When COVID-19 hit the U.S. and upended daily life, Nicholas Harriel, OMS III, leaned into his commitment to the Student Osteopathic Medical Association (SOMA) and the students he had connected with through the organization.
“The camaraderie between my peers kept me centered, even when the idea of the future was disorienting,” he says.
On March 6, Nicholas Harriel, OMS III, became SOMA president. SOMA aims to educate and prepare future leaders and advocates within the osteopathic medical profession on both national and campus levels.
In this edited Q&A, Harriel discusses his top priorities for his one-year term, how he first got involved with SOMA and how the organization has helped him maintain a sense of normalcy during the pandemic.
What are some of your priorities as you start your term?
We also just solidified our strategic plan for the next three years, which includes some very robust projects and what should be rewarding, impactful goals to achieve.
We will hit the ground running and work to better incorporate diversity within our structure, strengthen our affiliate and stakeholder relationships, expand our affiliate and partner relationships, and begin groundbreaking work to strengthen our connections with SOMA Alumni and PreSOMA (premed) organizations.
How did you first become involved with SOMA?
I first became involved in the SOMA chapter at NYIT College of Osteopathic Medicine at Arkansas State University. In the first few years that the chapter had existed, members established an after-school program with an elementary school, volunteered countless hours in the commmunity, and worked with institutions to educate the area and future DO candidates on the principles of osteopathic medicine.
Some of our founding members went on to join National SOMA, and I was inspired by our short but rich legacy of “movers and shakers.” These were students who were just as dedicated to their studies as they were to their school, peers and community.
I wanted to give back and engage with the community in the same way.
How has SOMA helped you stay connected during the pandemic?
SOMA has kept me grounded during the pandemic. At the national level, it gave me a sense of direction and purpose in a very, very isolating and weird year.
Over the past year, my peers and I did the following, among many other things:
- Advocated on multiple issues immediately facing our student colleagues
- Educated premed students on the amazing aspects of osteopathic medicine
- Created opportunities for academic development by holding research symposiums
- Delivered resources to those applying to residency
- Offered multiple virtual wellness opportunities to help break down the walls of isolation
- Provided training to help fight the opioid crisis
SOMA has given me family, hope and direction, and it has been a means to improve the lives of my peers, patients and future profession. Perhaps most importantly this past year, SOMA gave my peers and me a sense of normalcy.

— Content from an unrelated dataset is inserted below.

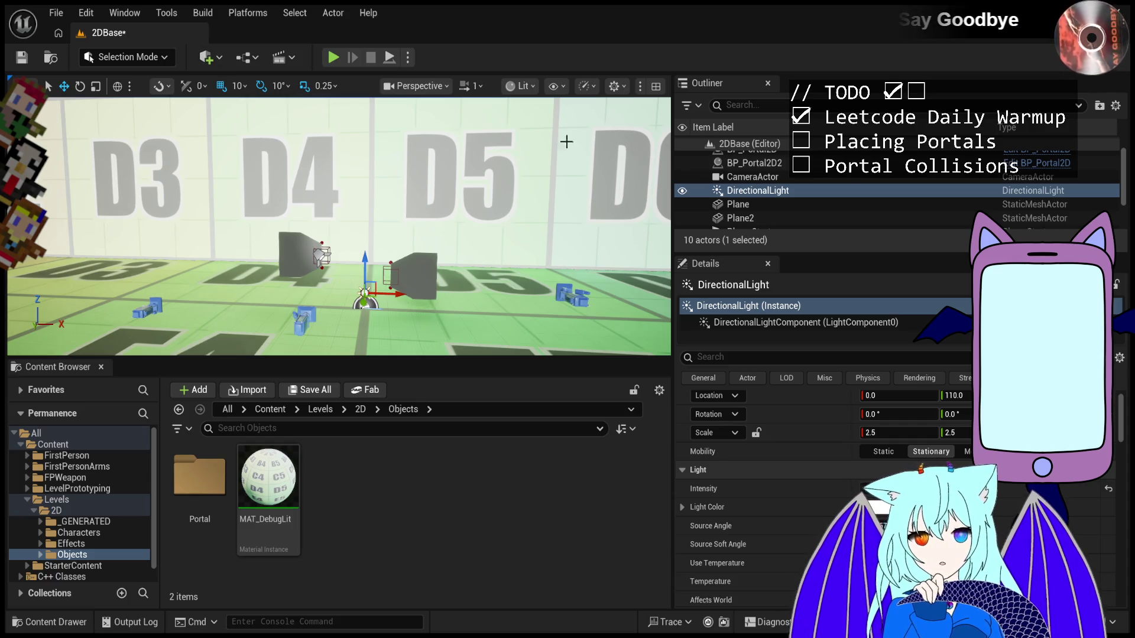
scroll(739, 204, down, 3)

What advice do you have for students looking to get more involved?
Our chapters do amazing work within their schools and communities. It is also where a great deal of personal and professional growth occurs in order to prepare members who will go on to become leaders within National SOMA and the osteopathic profession.
There are a lot of benefits to seeking involvement within a chapter early into one’s medical school career. Once you get started there, National SOMA offers an array of opportunities in advocacy, programming, and service. These are perfect openings for medical students at all levels in their education.
I encourage my peers to reach out to their chapters and look for ways they can grow with them. When they are ready, National SOMA will be there to help them take their advocacy and leadership to the next level.